Ce que la lumière doit à l'obscurité
Si Rosemary's Baby ne s'inspire pas clairement des Innocents pour sa séquence d'intro, je veux bien me pendre. Ce même principe d'une voix enfantine, chantant doucereusement une comptine et provoquant ce malaise, cet incroyable malaise ! Et nous ne sommes alors que dans l'intro, puis on voit une femme qui prie, surtout on voit ses mains, elles sont jointes, elles sont fines, elles sont presque osseuses, on se les imagine se tordre déjà.

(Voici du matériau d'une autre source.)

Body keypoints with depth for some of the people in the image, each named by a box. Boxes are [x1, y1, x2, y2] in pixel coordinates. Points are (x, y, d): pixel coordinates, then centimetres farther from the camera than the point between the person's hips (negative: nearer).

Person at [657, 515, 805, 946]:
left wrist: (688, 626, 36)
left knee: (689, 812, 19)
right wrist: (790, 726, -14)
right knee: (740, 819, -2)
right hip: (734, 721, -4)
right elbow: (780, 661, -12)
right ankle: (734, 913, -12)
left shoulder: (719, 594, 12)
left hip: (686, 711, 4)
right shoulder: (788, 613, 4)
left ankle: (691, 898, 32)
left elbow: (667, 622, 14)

Ces mains appartiennent Miss Giddens, une jeune femme qui va obtenir son premier poste de gouvernante, son entretien d'embauche permet de rassurer un peu le spectateur, l'ancrer dans le réel tout en procédant à une mini scène d'exposition. On arrive alors dans la superbe résidence, on va enfin apercevoir ces deux orphelins dont l'oncle ne souhaite pas entendre parler et qui sont sous la charge de cette belle blonde. Innocente.
Les deux charmants bambins répondent au nom de Flora (pour la plus jeune) et Miles (pour l'aîné), la première fredonne une chanson où deux amants se voit séparés et où le dernier subsistant se lamente sous le saule, le second est d'abord absent puisqu'à l'école mais ne tarde pas à revenir et se confond en politesse et sourires. Innocents ?
Jack Clayton en tout cas joue très rapidement la carte du malaise et ce de manière forte, au risque de perdre en efficacité, risque pris mais risque qui ne se réalisera pas : on reste fébrile pendant tout le film. Ce qui pourrait être présenté comme une bête histoire de fantôme, va bien au delà.
Comme le suggère le titre, tout se joue aussi dans ces comportements ambivalents, sur la perception qu'on a des personnages, sur l'éventuel décalage entre le ressenti et le réel ou le discours et les actes, le coté détaché et l'effet ô combien matériel d'une parole ou d'un regard ... On ne sait trop que penser, on ne sait pas vraiment quoi redouter mais ces successions de situations, de petits incidents ne peuvent que s'accumuler sur le spectateur, émoussant sa patience et ses nerfs, l'obligeant à être sur le qui vive. Le tout est servi par une maîtrise de l'ensemble, aussi bien dans la photo (ses ambiances en demi teinte, beau noir et blanc qui nous invite à confondre le jour et la nuit), que le scénario (en soi classique mais intelligemment développé), que dans le son (cet effet d'écho utilisé à juste escient en plus de la récurrence du O Willow Wally et des musiques d'ambiance qui ne sont pas envahissantes et pourtant jouent un rôle déterminant) et que dans la réalisation (la scène du rêve et la scène finale notamment).
On a de plus la chance d'avoir des acteurs extrêmement justes, impressionnants dans leur interprétation, surtout le jeune acteur qui joue Miles, dont le personnage questionne énormément. Tant qu'elle n'est pas effrayée, l'actrice principale est assez séduisante, la domestique (seule second rôle) est incroyable elle aussi dans son rôle.
Chaque scène de couloir m'a fait me souvenir de pourquoi je détestais les grandes et vieilles maisons quand j'étais petit. Chaque scène où apparaissent ces intrus dérange et oppresse tout en montrant l'âge du film : il n'y a pas encore l'odieux calcul de l'horreur suggérée et absente, ici c'est le propos et l'ambiance qui jouent ce rôle sans sombrer dans le moche ou l'exagéré.
Et je sens que ça va me hanter pendant un moment.